Despite the CRCS’s successes during the First World War, the interwar years led to “mission drift” as the organisation struggled to find a place for itself in peacetime society. A move into public health work emphasising, among numerous other things, the prevention of disease, health care education, and healthy bodies led to financial difficulties when the Great Depression hit and fundraising activities came up dry. Assistance for veterans and general relief measures kept the society afloat, but volunteers nonetheless deserted in droves and the interwar years proved that no voluntary organisation, “no matter how prestigious or widely supported, could provide comprehensive services in the fields of public health or social welfare” (p. 160).
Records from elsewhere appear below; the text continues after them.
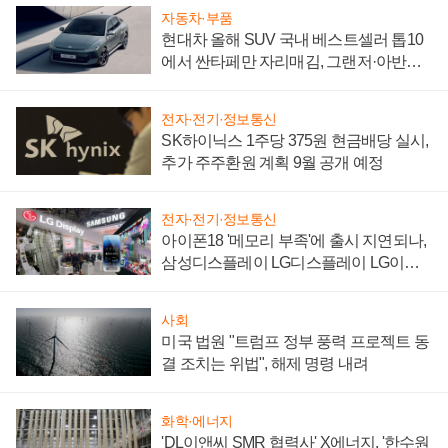
자동차·부품
현대차 올해 SUV 국내 베스트셀러 톱10
에서 싼타페만 자리매김, 그랜저·아반떼
'세단 쌍끌이'로 내수 방어
전자·전기·정보통신
SK하이닉스 1주당 375원 현금배당 실시,
추가 주주환원 계획 9월 공개 예정
전자·전기·정보통신
아이폰18 '메모리 부족'에 출시 지연되나,
삼성디스플레이 LG디스플레이 LG이노
텍 '탈애플' 수익 다각화 속도
사회
미국 법원 "트럼프 정부 풍력 프로젝트 동
결 조치는 위법", 해제 명령 내려
화학·에너지
'DL이앤씨 SMR 협력사' X에너지, '한수원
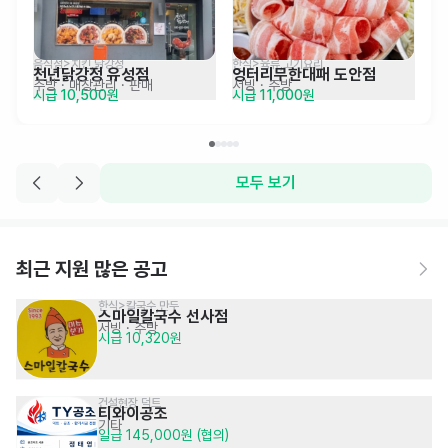
음식점>치킨,닭강정
한식>육류,고기요리
천년닭강정 유성점
엉터리무한대패 도안점
주방
· 매장관리 · 판매
서빙
· 주방
시급 10,500원
시급 11,000원
모두 보기
최근 지원 많은 공고
한식>칼국수,만두
스마일칼국수 선사점
서빙
· 주방
시급 10,320원
건설현장 덕트
티와이공조
기타
일급 145,000원 (협의)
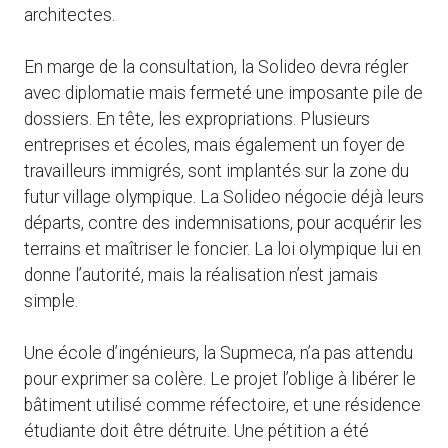
architectes.
En marge de la consultation, la Solideo devra régler
avec diplomatie mais fermeté une imposante pile de
dossiers. En tête, les expropriations. Plusieurs
entreprises et écoles, mais également un foyer de
travailleurs immigrés, sont implantés sur la zone du
futur village olympique. La Solideo négocie déjà leurs
départs, contre des indemnisations, pour acquérir les
terrains et maîtriser le foncier. La loi olympique lui en
donne l’autorité, mais la réalisation n’est jamais
simple.
Une école d’ingénieurs, la Supmeca, n’a pas attendu
pour exprimer sa colère. Le projet l’oblige à libérer le
bâtiment utilisé comme réfectoire, et une résidence
étudiante doit être détruite. Une pétition a été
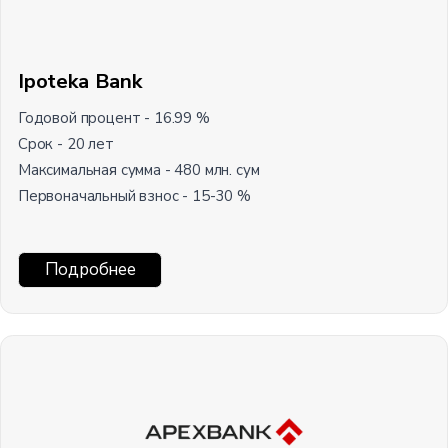
Ipoteka Bank
Годовой процент - 16.99 %
Срок - 20 лет
Максимальная сумма - 480 млн. сум
Первоначальный взнос - 15-30 %
Подробнее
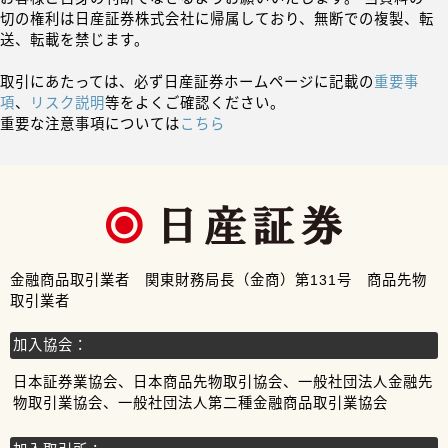
切の権利は日産証券株式会社に帰属しており、無断での複製、転
送、転載を禁じます。
取引にあたっては、必ず日産証券ホームページに記載の
重要事
項
、
リスク説明
等をよくご確認ください。
重要な注意事項については
こちら
金融商品取引業者 関東財務局長（金商）第131号 商品先物
取引業者
加入協会：
日本証券業協会、日本商品先物取引協会、一般社団法人金融先
物取引業協会、一般社団法人第二種金融商品取引業協会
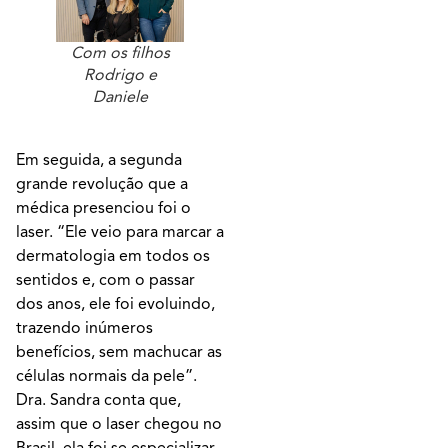
Com os filhos
Rodrigo e
Daniele
Em seguida, a segunda
grande revolução que a
médica presenciou foi o
laser. “Ele veio para marcar a
dermatologia em todos os
sentidos e, com o passar
dos anos, ele foi evoluindo,
trazendo inúmeros
benefícios, sem machucar as
células normais da pele”.
Dra. Sandra conta que,
assim que o laser chegou no
Brasil, ela foi se especializar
Glassford’s emphasis on the constant tension between public and private and the creeping influence of big government over time is a recurring theme, and she does an excellent job of highlighting both the CRCS’s triumphs and struggles amidst those changes.    

It must be said that at the back of this reviewer’s mind, and I am sure many others’ when they began reading this book, was whether Glassford would address the event (unfortunately) most remembered by Canadians in the past several decades: the “Tainted Blood Scandal” of the 1980s, which led to thousands of Canadians contracting HIV and Hepatitis C, and blood transfusion services being (voluntarily) removed as one of the CRCS’s activities. Although Glassford’s account stops at 1970, to her credit she does address the scandal briefly in her conclusion, and acknowledges the mistakes that were made. This frankness is important, and also helps the book to remain a strong and honest account of the CRCS’s successes, trials, and tribulations, rather than letting it edge into hagiographical territory. Although I wish the book had extended beyond 1970, she has nonetheless left the door open for future historians to trace the difficulties the CRCS experienced during the Tainted Blood Scandal and its subsequent activities in the early twenty-first century.

Mobilizing Mercy is an engaging and well-written account of the CRCS’s history, and, given that McKenzie Porter’s 1960 CRCS-approved (and mainly anecdotal) monograph To All Men: The Story of the Canadian Red Cross has been the standard work on the organisation since its publication over sixty years ago, Glassford’s book is timely and needed.[1] She has provided a new and refreshing addition to the CRCS’s history using a wide range of sources, and has managed a multitude of themes and issues with verve. Given the ubiquity of the Red Cross and how important the CRCS has been to Canadian society, it behooves those interested in humanitarian aid in Canada, and those studying the growth of the big state, among other things, to read this book. Lastly, Mobilizing Mercy will of course be of particular use to other (international) historians studying national Red Cross/Crescent/Crystal branches around the world. I learned a lot from this book, and as Glassford convincingly demonstrates, the history of the CRCS to a large degree mirrors that of Canada itself.


[1] McKenzie Porter, To All Men: The Story of the Canadian Red Cross (Toronto: McClelland & Stewart, 1960).